Making applesauce… it’s really easy!

This time of year always makes me long for fall in northern Ohio, the land of apple orchards. OK, maybe not THE land of apple orchards, but A land of apple orchards which is more than I can say about central Texas.  I think to myself, surely good, cheap apples will show up in the grocery stores in the fall, but they never really do. That doesn’t keep me from making up a few batches of applesauce though!

I’ve never canned my applesauce, I just make enough to refrigerate and eat in a week or two. Typically I use around 5 – 7 apples, but if you are feeding more people you can use more.
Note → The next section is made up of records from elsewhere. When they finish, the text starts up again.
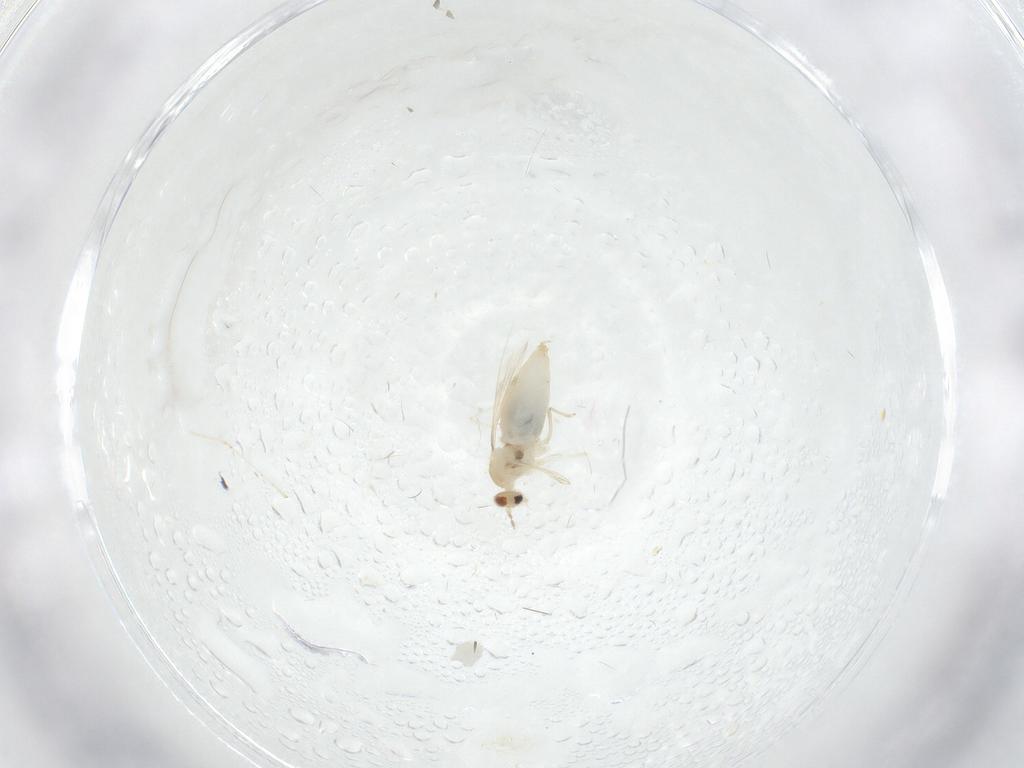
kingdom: Animalia
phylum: Arthropoda
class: Insecta
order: Diptera
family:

I always start with a sweet variety of apples (often Fuji or Gala because they are easy to find here), mostly because I don’t like tart apples.  If you start with sweet apples, you don’t have to add much sugar at all. And you can snack on bits of them as you’re cutting them up.
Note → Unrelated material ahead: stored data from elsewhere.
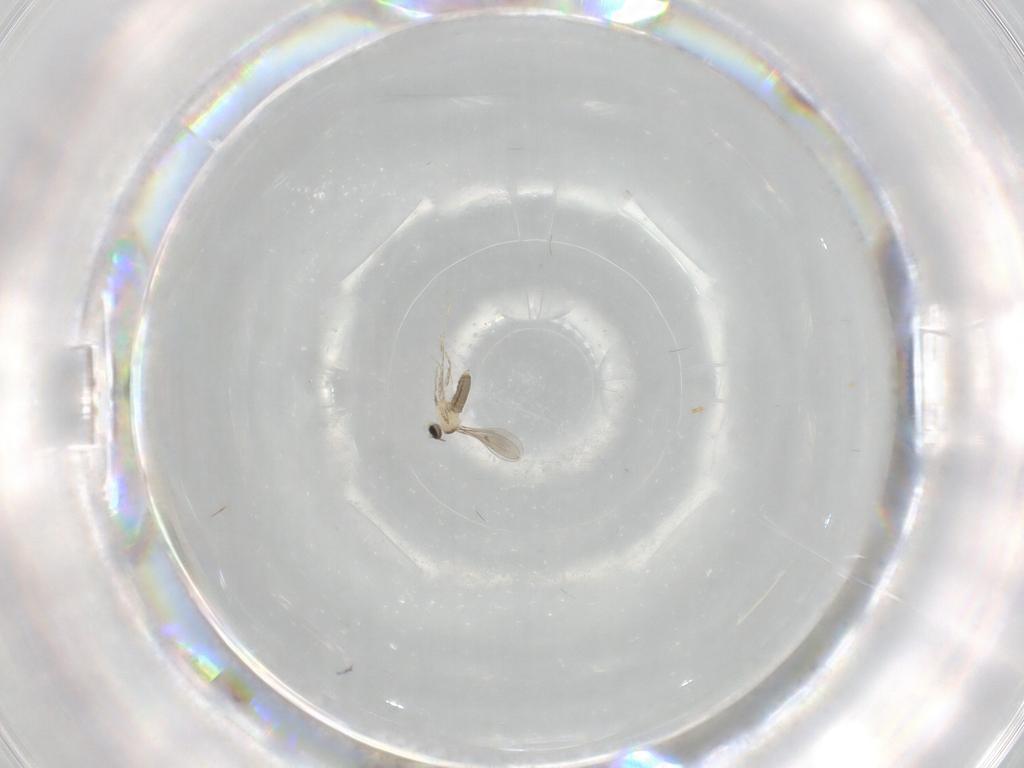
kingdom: Animalia
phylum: Arthropoda
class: Insecta
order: Diptera
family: Cecidomyiidae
After washing my apples, I start with a handy-dandy apple corer / slicer / peeler contraption from Williams Sonoma given to me by my mother-in-law. I love everything about this tool except having to clean it when I’m done. It’s made out of metal and is very solid and it suctions to the countertop. You can choose not to peel the apples if you don’t want to.
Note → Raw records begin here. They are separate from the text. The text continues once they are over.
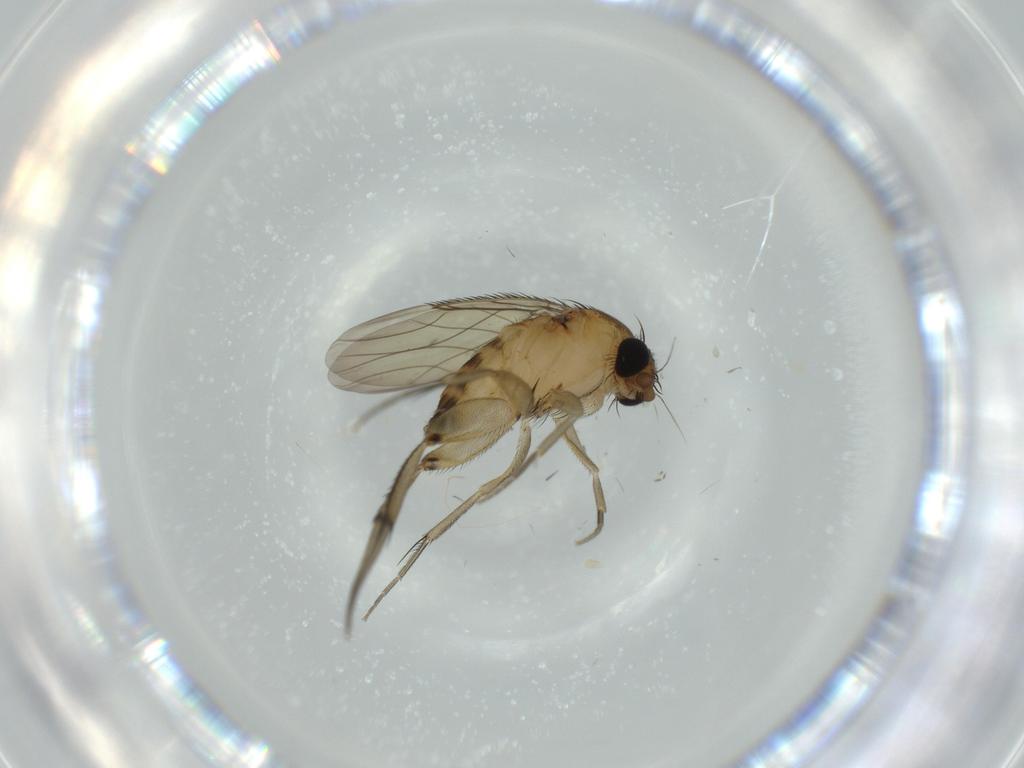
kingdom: Animalia
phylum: Arthropoda
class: Insecta
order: Diptera
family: Phoridae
Williams Sonoma Apple Corer Peeler Slicer

The most awesome tool for coring and slicing apples.

The apple is loaded onto the corer.

Turn the crank to slice the apple.

And then you're left with the core mounted on the corer and nice round slices of apple to use.

I like my applesauce with the skins in it, but I find if I leave the skins on all of the apples, it’s a little overkill. Instead, I typically leave the skins on about half or a little more than half of the apples and peel the rest. I hand out bits of apple that don’t get used to my dog, she likes apples as much as I do.

Next up is putting the apples in a pot with some water.  For 5 apples, I start with about one cup of water and add more towards the end if needed.  I also add a healthy dose of cinnamon, the best spice ever, and a sprinkling of ginger and brown sugar.

Put the heat on medium, cover and let cook. If it starts to boil, turn the heat down to low.

Partially cooked apples

It takes probably about 30 – 40 minutes to fully cook the apples.  Once they are soft enough, mash them up with a utensil in the pot. I use a wooden spoon or plastic potato masher. Check the consistency and add more water and cook longer if needed.  Taste test and add more spice or sugar. Go light on the sugar though, because not much is needed at all.

The finished product!

Last – eat some warm, refrigerate the rest and enjoy the rest of the week!